*** EXTRACTED RECORDS
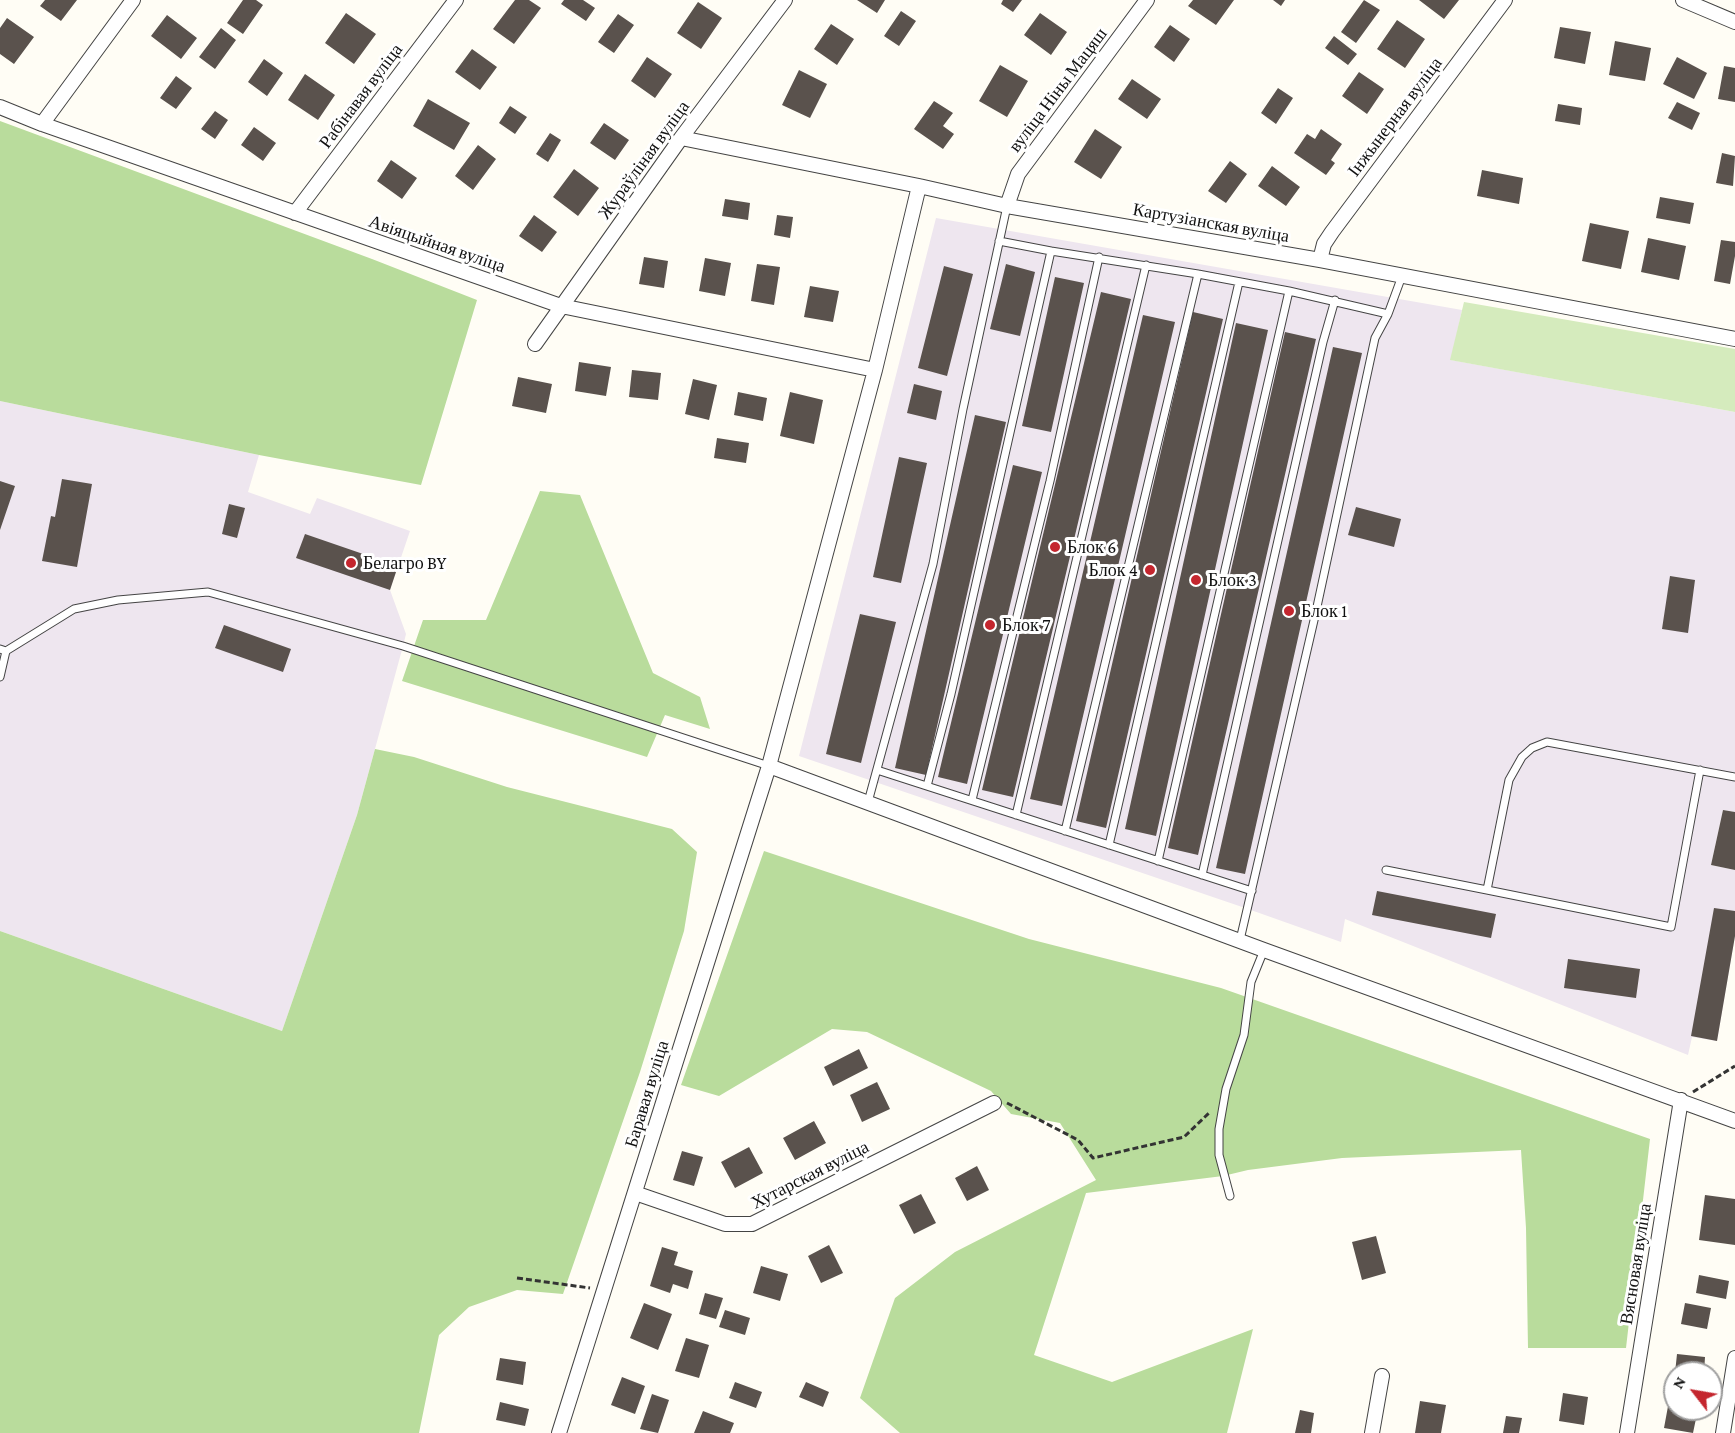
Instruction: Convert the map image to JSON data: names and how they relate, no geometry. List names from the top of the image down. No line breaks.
{"streets":{"street":["вуліца Ніны Мацяш","Рабінавая вуліца","Інжынерная вуліца","Жураўліная вуліца","Картузіанская вуліца","Авіяцыйная вуліца","Баравая вуліца","Хутарская вуліца","Вясновая вуліца"]},"crossings":[["вуліца Ніны Мацяш","Картузіанская вуліца"],["Рабінавая вуліца","Авіяцыйная вуліца"],["Інжынерная вуліца","Картузіанская вуліца"],["Жураўліная вуліца","Картузіанская вуліца"],["Жураўліная вуліца","Авіяцыйная вуліца"],["Картузіанская вуліца","Баравая вуліца"],["Авіяцыйная вуліца","Баравая вуліца"],["Баравая вуліца","Хутарская вуліца"]],"places":["Блок 6","Белагро BY","Блок 4","Блок 3","Блок 1","Блок 7"],"north":"top left"}
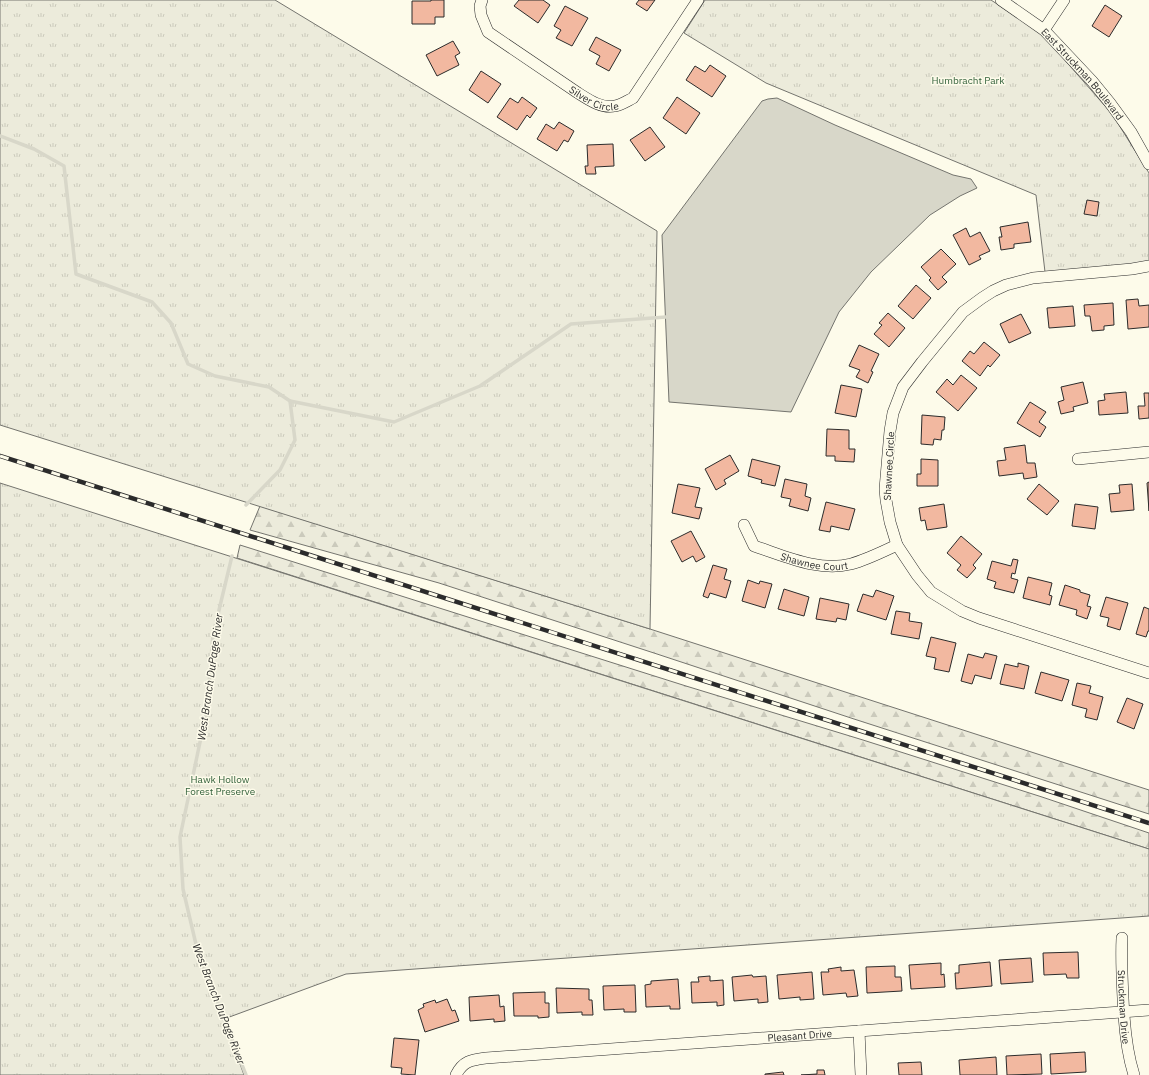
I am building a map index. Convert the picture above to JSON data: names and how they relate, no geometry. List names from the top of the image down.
{
  "streets": {
    "street": [
      "East Struckman Boulevard",
      "Silver Circle",
      "Shawnee Circle",
      "Shawnee Court",
      "Struckman Drive",
      "Pleasant Drive"
    ]
  },
  "crossings": [
    ["Shawnee Circle", "Shawnee Court"],
    ["Struckman Drive", "Pleasant Drive"]
  ],
  "water": ["West Branch DuPage River"],
  "parks": ["Humbracht Park", "Hawk Hollow Forest Preserve"]
}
******
**PROMPT**
Could you transcribe every entry exactly, leaving out the pictures?

**RESPONSE BELOW**
Instruction: Convert the map image to JSON data: names and how they relate, no geometry. List names from the top of the image down. No line breaks.
{"streets":{"street":["вуліца Ніны Мацяш","Рабінавая вуліца","Інжынерная вуліца","Жураўліная вуліца","Картузіанская вуліца","Авіяцыйная вуліца","Баравая вуліца","Хутарская вуліца","Вясновая вуліца"]},"crossings":[["вуліца Ніны Мацяш","Картузіанская вуліца"],["Рабінавая вуліца","Авіяцыйная вуліца"],["Інжынерная вуліца","Картузіанская вуліца"],["Жураўліная вуліца","Картузіанская вуліца"],["Жураўліная вуліца","Авіяцыйная вуліца"],["Картузіанская вуліца","Баравая вуліца"],["Авіяцыйная вуліца","Баравая вуліца"],["Баравая вуліца","Хутарская вуліца"]],"places":["Блок 6","Белагро BY","Блок 4","Блок 3","Блок 1","Блок 7"],"north":"top left"}
I am building a map index. Convert the picture above to JSON data: names and how they relate, no geometry. List names from the top of the image down.
{
  "streets": {
    "street": [
      "East Struckman Boulevard",
      "Silver Circle",
      "Shawnee Circle",
      "Shawnee Court",
      "Struckman Drive",
      "Pleasant Drive"
    ]
  },
  "crossings": [
    ["Shawnee Circle", "Shawnee Court"],
    ["Struckman Drive", "Pleasant Drive"]
  ],
  "water": ["West Branch DuPage River"],
  "parks": ["Humbracht Park", "Hawk Hollow Forest Preserve"]
}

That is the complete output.